Data Quality for AI Systems
Garbage in, garbage out is amplified with LLMs. Learn to build automated data quality pipelines that detect near-duplicates, track freshness, measure coverage gaps, and score completeness — so your agent never confidently serves stale or incorrect information.
Quick Reference
- →Data quality directly determines AI output quality — a 10% improvement in data quality often beats a model upgrade
- →Near-duplicate detection: MinHash LSH catches 85%+ similar documents that exact hash misses
- →Freshness SLA: define maximum age per source type (API docs: 24h, legal: 7d, blog posts: 30d)
- →Coverage measurement: compare user queries against indexed topics to find knowledge gaps
- →Automated quality scoring: check completeness, consistency, readability, and metadata presence
Why Data Quality Is the Highest-Leverage Investment
Teams spend weeks tuning prompts and evaluating models when the root cause of bad answers is bad data. In production RAG systems, 60-70% of incorrect responses trace back to data quality issues: stale content, missing information, or duplicated contradictory documents.

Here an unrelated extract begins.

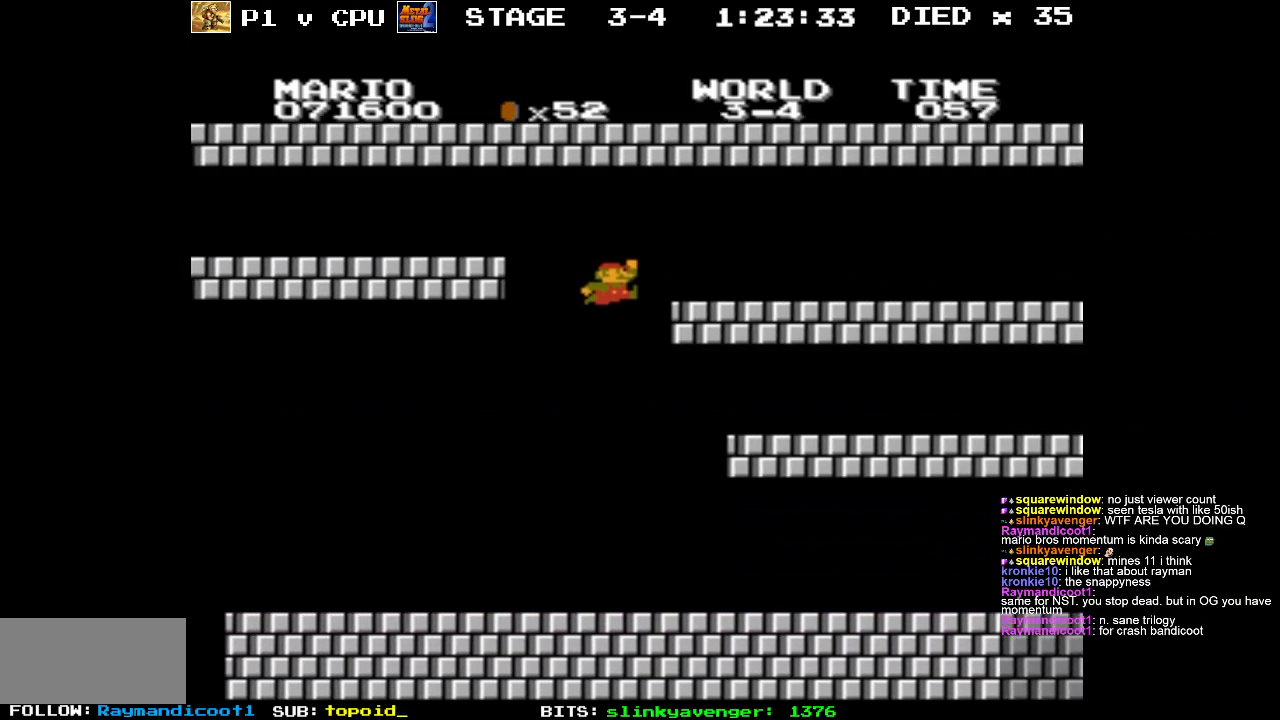
{"buttons": ["B", "DPAD_RIGHT"], "events": [[283, "A", "up"]]}
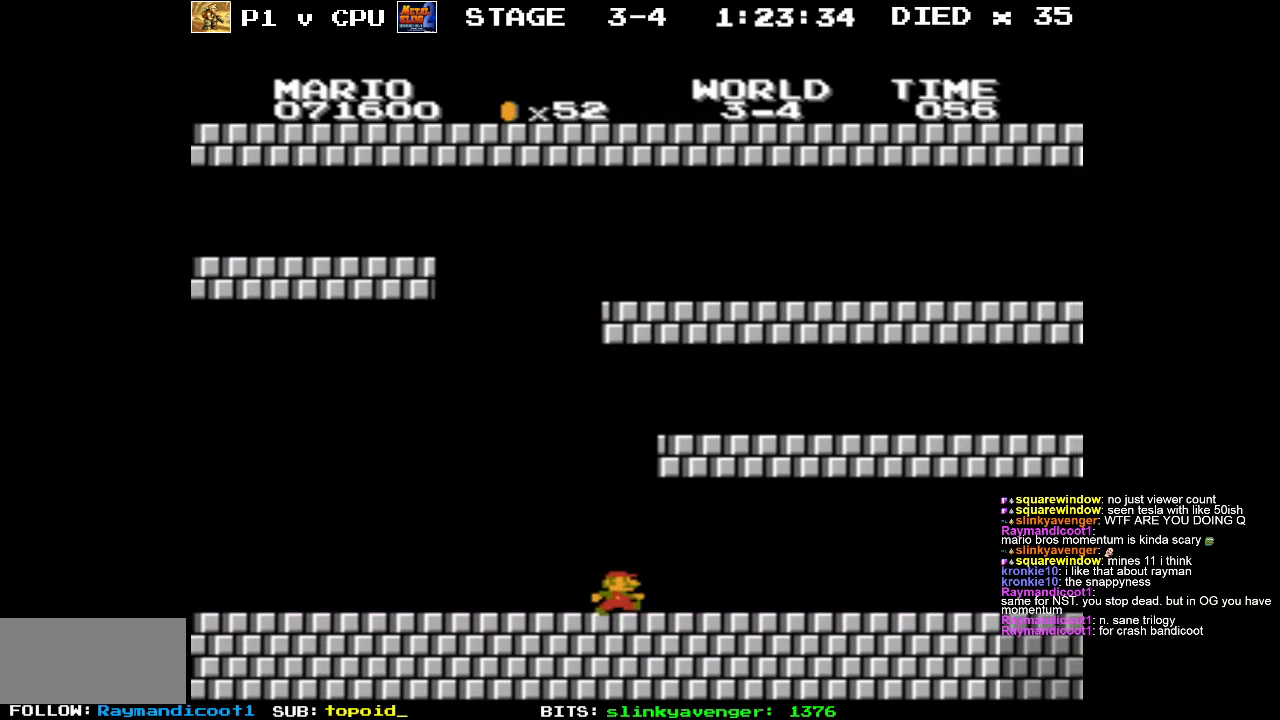
{"buttons": ["B", "DPAD_RIGHT"], "events": []}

| Quality Issue | User Impact | Detection Method | Frequency in Production |
|---|---|---|---|
| Stale content | Agent gives outdated answers with high confidence | Freshness tracking with source timestamps | Very common — #1 issue |
| Near-duplicates | Retriever returns redundant chunks, wastes context window | MinHash LSH similarity detection | Common in wiki-based KBs |
| Incomplete docs | Agent says 'I don't have enough information' or hallucinates | Completeness scoring against templates | Common after migrations |
| Contradictory sources | Agent gives different answers to the same question | Cross-document consistency checks | Common with multiple authors |
| Format corruption | Retriever matches on boilerplate, not content | Structural validation rules | Common with PDF extraction |
The most insidious quality issue is contradiction between sources. When two documents disagree, the retriever may return either one depending on the query phrasing, creating an agent that gives inconsistent answers. Users lose trust fast when the same question gets different responses.